Saturday, Jan 19, 2019 | Last Update : 05:58 AM IST
Hundred stalls at Shukla Day Coin and Stamp show at World Trade Centre showcase coins dating as far back as 335 CE.
Have you ever looked at a 25 paise coin and remembered how it could fetch you a couple of boiled sweets? Nostalgia is an emotion synonymous with demonetised currency. And, that’s exactly what’s on display at the ongoing 27th edition of Shukla Day Coin and Stamp Fair, considered the largest such event in the country, at the World Trade Centre. You can feast your eyes and jog your memory with the vintage items on display, which include notes, coins and stamps, spread over 100 stalls. Every year, the Shukla Day Coin and Stamp Fair is held in memory of renowned numismatist S.M. Shukla and his humongous contribution to the world of Indian numismatics.
While some might find collecting old currency a waste of time and money, for people like Malcolm Todywalla, organiser of the exhibition, it is all about updating oneself on history. “The currency depicts our economic background and we seemed to have been far more advanced then. Our kingdoms were flourishing,” says Malcolm. He believes the old days were better than today as the coins were made of gold and silver at the time. What about stamps then? “Stamps, too, have historical significance. Certain stamps are among the rarest, while some were called off over printing errors,” he says.
Though the exhibition brings buyers and sellers on one platform for the auction of their exceptional wares and deals can sometimes work into lakhs, currency collectors do not contribute in the current market. “It’s a small market and it is more about a hobby than a business. New collectors are buying and selling, so the market continues to flow, but to remain in this market, one should have the financial resources to splurge on something that only fulfill a desire.”

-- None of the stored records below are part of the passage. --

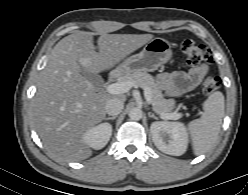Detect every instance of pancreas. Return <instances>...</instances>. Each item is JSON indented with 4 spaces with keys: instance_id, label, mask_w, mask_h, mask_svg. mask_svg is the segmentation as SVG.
<instances>
[{
    "instance_id": "cf45deb5",
    "label": "pancreas",
    "mask_w": 248,
    "mask_h": 195,
    "mask_svg": "<svg viewBox=\"0 0 248 195\" xmlns=\"http://www.w3.org/2000/svg\"><path fill=\"white\" fill-rule=\"evenodd\" d=\"M119 82L132 81L142 88L148 87L152 95V109L159 115L173 113L174 99H165L155 84L154 77L146 72H135L118 78Z\"/></svg>"
}]
</instances>
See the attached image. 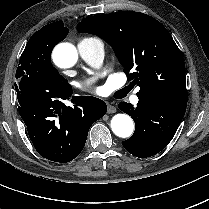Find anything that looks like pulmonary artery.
Returning <instances> with one entry per match:
<instances>
[{
	"label": "pulmonary artery",
	"instance_id": "obj_1",
	"mask_svg": "<svg viewBox=\"0 0 209 209\" xmlns=\"http://www.w3.org/2000/svg\"><path fill=\"white\" fill-rule=\"evenodd\" d=\"M78 53L82 60L98 68L101 66L104 59V46L98 39L88 38L80 41L77 45ZM139 89L137 88L130 96L129 99L132 104L137 105L140 99L137 95Z\"/></svg>",
	"mask_w": 209,
	"mask_h": 209
}]
</instances>
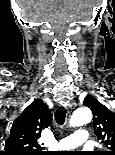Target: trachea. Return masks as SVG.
<instances>
[{
	"instance_id": "obj_1",
	"label": "trachea",
	"mask_w": 115,
	"mask_h": 155,
	"mask_svg": "<svg viewBox=\"0 0 115 155\" xmlns=\"http://www.w3.org/2000/svg\"><path fill=\"white\" fill-rule=\"evenodd\" d=\"M66 118V110L64 109H57L55 112V120L58 125H63Z\"/></svg>"
}]
</instances>
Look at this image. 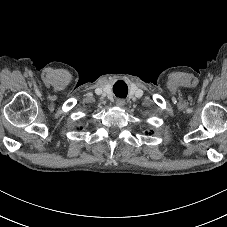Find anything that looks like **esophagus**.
<instances>
[{
	"label": "esophagus",
	"mask_w": 227,
	"mask_h": 227,
	"mask_svg": "<svg viewBox=\"0 0 227 227\" xmlns=\"http://www.w3.org/2000/svg\"><path fill=\"white\" fill-rule=\"evenodd\" d=\"M116 105L119 107H123L125 105V100L122 98L116 99Z\"/></svg>",
	"instance_id": "34e87169"
}]
</instances>
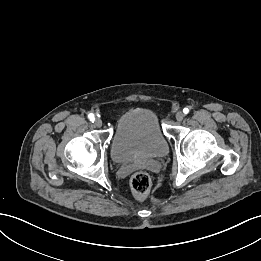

With this 27th edition, 29-year-old Malcolm aspires to build awareness among youngsters. He also recommends the online old currency buying portal Mintage World Museum that offers a range of coins and notes from 31 different countries. “Now, people do not have to wait for such exhibitions and can buy what they want online.”
The expo showcases 16th century gold and silver hoan (coins) showered on Chhatrapati Shivaji during his coronation. Silver and gold coins dating back to 335 to
380 CE are also available for visitors to see and will later be auctioned. Old Indiancoins, replete with motifs of gods, and silver and gold coins from the era of Akbar, Jehangir and Shah Jahan are also on display.
Apart from coins, notes from the British era, including half-a-rupee notes are on display alongside the oversized Rs 1,000 note demonetised by the Morarji Desai government in 1978.